David Kipping of the Harvard-Smithsonian Center for Astrophysics presented the finding today in Washington, D.C., at the 223rd meeting of the American Astronomical Society. He was the lead author among a team of international astronomers credited with the discovery of the exoplanet, which has been named KOI-314c.
The low-mass planet weighs the same as Earth (1.0 Earth mass units) but is only about 30 per cent more dense than water, which suggests that it's shrouded by an atmosphere composed of hydrogen and helium that could be hundreds of kilometres thick.
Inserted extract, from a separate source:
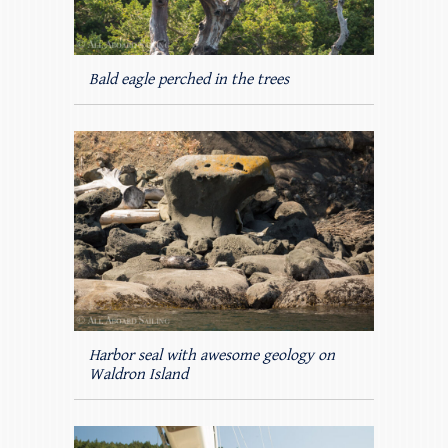
Bald eagle perched in the trees
Harbor seal with awesome geology on
Waldron Island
"It's the lightest planet with a measured mass and size ever found," Kipping said in a phone interview from Washington, characterizing KOI-314c as a "fluffy" planet due to its significantly thick atmosphere.
"The really incredible thing that shocked us is it had exactly the same mass as our home planet of Earth, but it's 60 per cent bigger than the Earth, which means it must have a huge atmosphere sat on top of a rocky core deep down in the middle."
Uninhabitable at 104.4 C
In kilograms, Kipping said, KOI-314c's mass would be indicated by "a 6 with 24 zeroes after it."
"It's much easier to say it's 1.0 Earth masses," he said.
Life on KOI-314c would be very difficult to sustain, as temperatures there are estimated to be about 104.4 C.
"We're trying to measure the atmospheres of planets with the ultimate goal that one day we could look at an Earth-like planet and detect oxygen and say therefore it's habitable," Kipping said.
Using data from NASA's Kepler spacecraft, the team was able to determine that KOI-314c orbits a small red dwarf star roughly half the size of our sun and located about 200 light years away. It circles the star every 23 days.
The team used a new and nontraditional method known as TTV (transit timing variations), which involves measuring the gravitational tug between two planets orbiting the same star — in this case, KOI-314c and a much heavier exoplanet called KOI-314c. By noting the tiny gravitational "wobbles" induced on the planets crossing in front of the host star, the astronomers were able to calculate the masses.
Measuring 'wobbles' to find mass
"The timing of the eclipses varied a little by about half an hour on each side, and by seeing that wobble, we were able to retrieve what the mass of that planet was," Kipping said.
The TTV method only works when more than one planet orbits a star. The conventional method involves measuring tiny wobbles of a star that are induced by a planet's gravity.
"Here, instead of looking at a wobbling star like we would ordinarily, we're measuring the wobbling planet itself. It's a more subtle technique," he said.
Although Kipping said the traditional method could have worked as well, it would have been much more expensive and would have required high-powered telescopes. He said the discovery shows that TTV could be a finer method for detecting low-mass planets outside the solar system.
"If I wanted to do it the more conventional way, we would have had to wait for maybe a year to collect that data with telescopes," he said. "With the Kepler data, it comes for free. It's a very beautiful thing."
Although KOI-314c is some 200 light-years away from Earth, Kipping said Kepler's observational reach is about 3,000 light-years, which makes the planet "just a stone's throw away by Kepler's standards."